Alternative Essay Winners Alanna Hartzok and Jeffery Smith

Nadine Stoner


[Reprinted from GroundSwell, 2002]


Alanna Hartzok and Jeffery Smith, both frequent contributors of articles to GroundSwell, were among the five winners in the "There Are Alternatives" Project. Hartzok and Smith each won $100 and a nice Certificate. The TAA Project, http://www.mkeever.com/taa.html, was sponsored by the McKeever Institute of Economic Policy Analysis, directed by Michael Pierce McKeever, Sr., Economic Instructor at Vista Community College, Berkeley, CA.

Quoting from the McKeever Institute of Economic Policy Analysis website, the "There Are Alternatives" Project arose several years ago when Great Britain's Prime Minister Margaret Thatcher "announced that 'There is no alternative' to a world wide system of market based capitalism. This effectively meant that the economic development of lesser developed countries was to be left to market forces. Economic activity in these countries was to be focused on those commodities in which there was a 'comparative advantage' so that merchants in those counties could export those products and import other goods with the proceeds. Sadly, the promise that export led growth would provide benefits to all people has been proven wrong. Growth which depends on market forces brings uneven benefits - some people are helped and some are hurt. Thus arose a need for the creation of alternative economic models so that all people can choose how much to enter or how much to withdraw from the global economy. This project is an attempt to find and publicize such alternative economic models."

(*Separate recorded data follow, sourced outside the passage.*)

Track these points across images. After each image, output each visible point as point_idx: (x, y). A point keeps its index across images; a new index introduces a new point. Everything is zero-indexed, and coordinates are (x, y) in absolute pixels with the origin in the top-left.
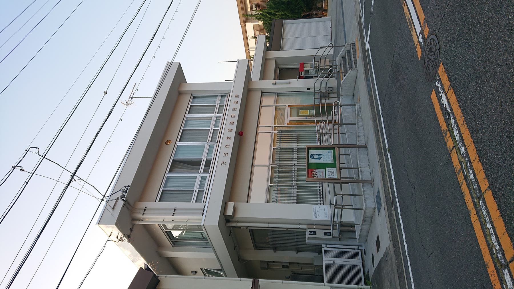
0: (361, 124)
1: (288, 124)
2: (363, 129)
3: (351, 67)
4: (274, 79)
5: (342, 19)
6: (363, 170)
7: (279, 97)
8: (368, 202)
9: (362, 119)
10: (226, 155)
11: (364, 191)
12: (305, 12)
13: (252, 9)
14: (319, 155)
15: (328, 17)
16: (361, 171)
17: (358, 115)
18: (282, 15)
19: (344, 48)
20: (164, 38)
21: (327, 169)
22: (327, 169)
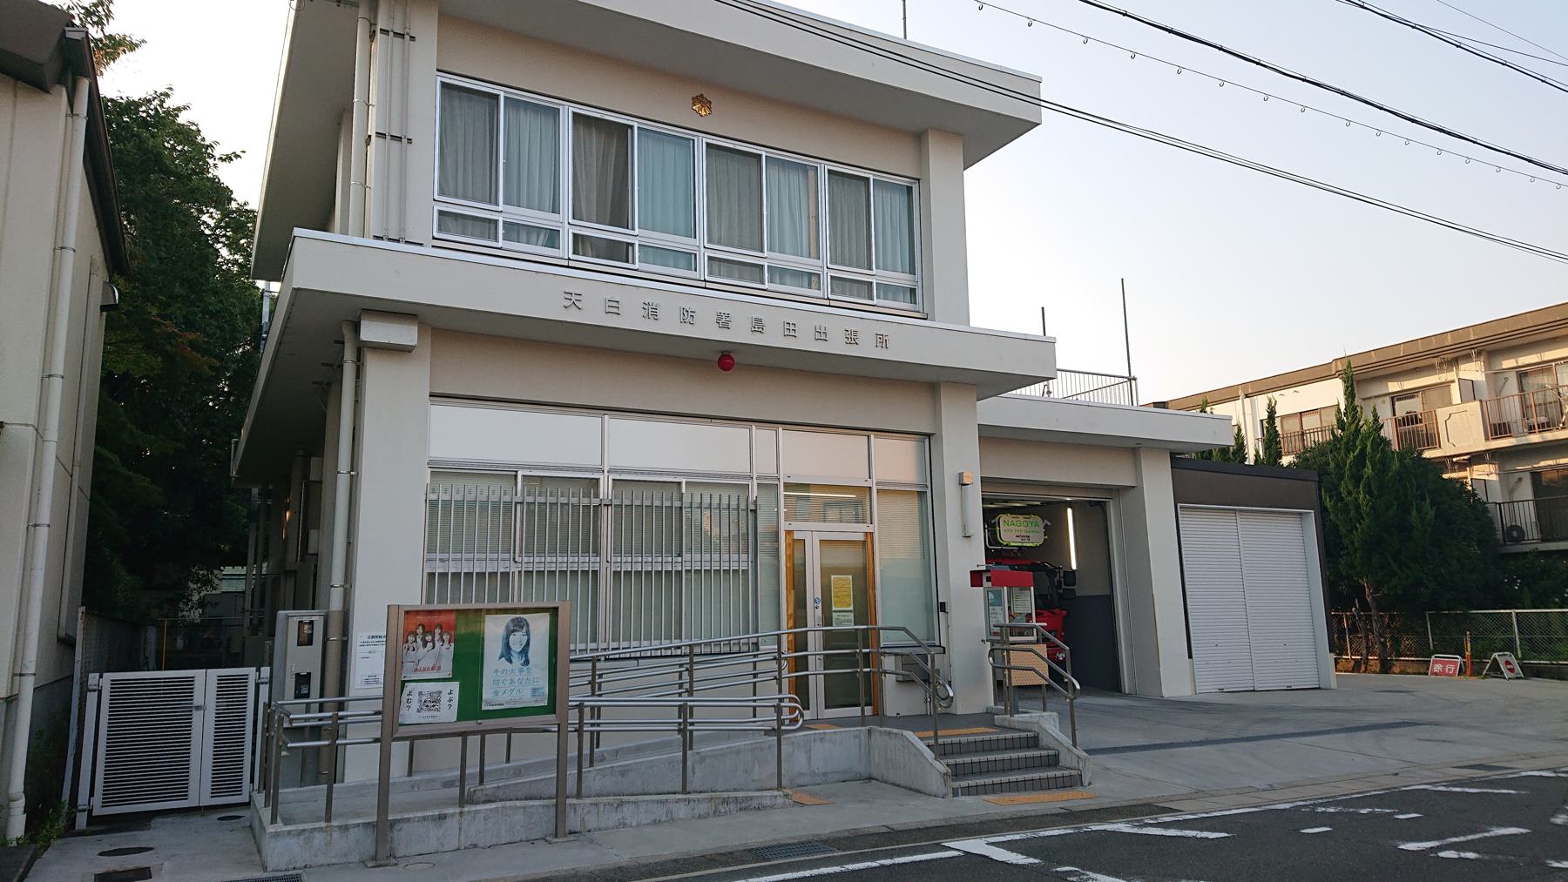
0: (682, 811)
1: (789, 533)
2: (656, 822)
3: (957, 772)
4: (985, 481)
5: (1279, 729)
6: (452, 824)
7: (915, 501)
8: (295, 844)
9: (707, 816)
10: (758, 326)
11: (346, 828)
12: (1376, 590)
13: (1396, 397)
14: (525, 651)
15: (1332, 677)
16: (442, 817)
17: (725, 801)
18: (1358, 507)
19: (1068, 742)
20: (1086, 40)
21: (455, 686)
22: (455, 686)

Judges of international renown determined the five winners. They were John Jopling, a London barrister and founding member of the the Foundation for Economics of Sustainability based in Dublin. Also Terry Manning, a New Zealand lawyer residing in the Netherlands with 20 plus years' experience in the development of water pumping technologies for the world's poor. Plus John O'Connor from SW Florida who had served in senior staff positions at the IMF and World Bank before he took early retirement to study how decentralized decision-making could mesh with top-down processes; some of his process activities feed into the UN Commission on Sustainable Development.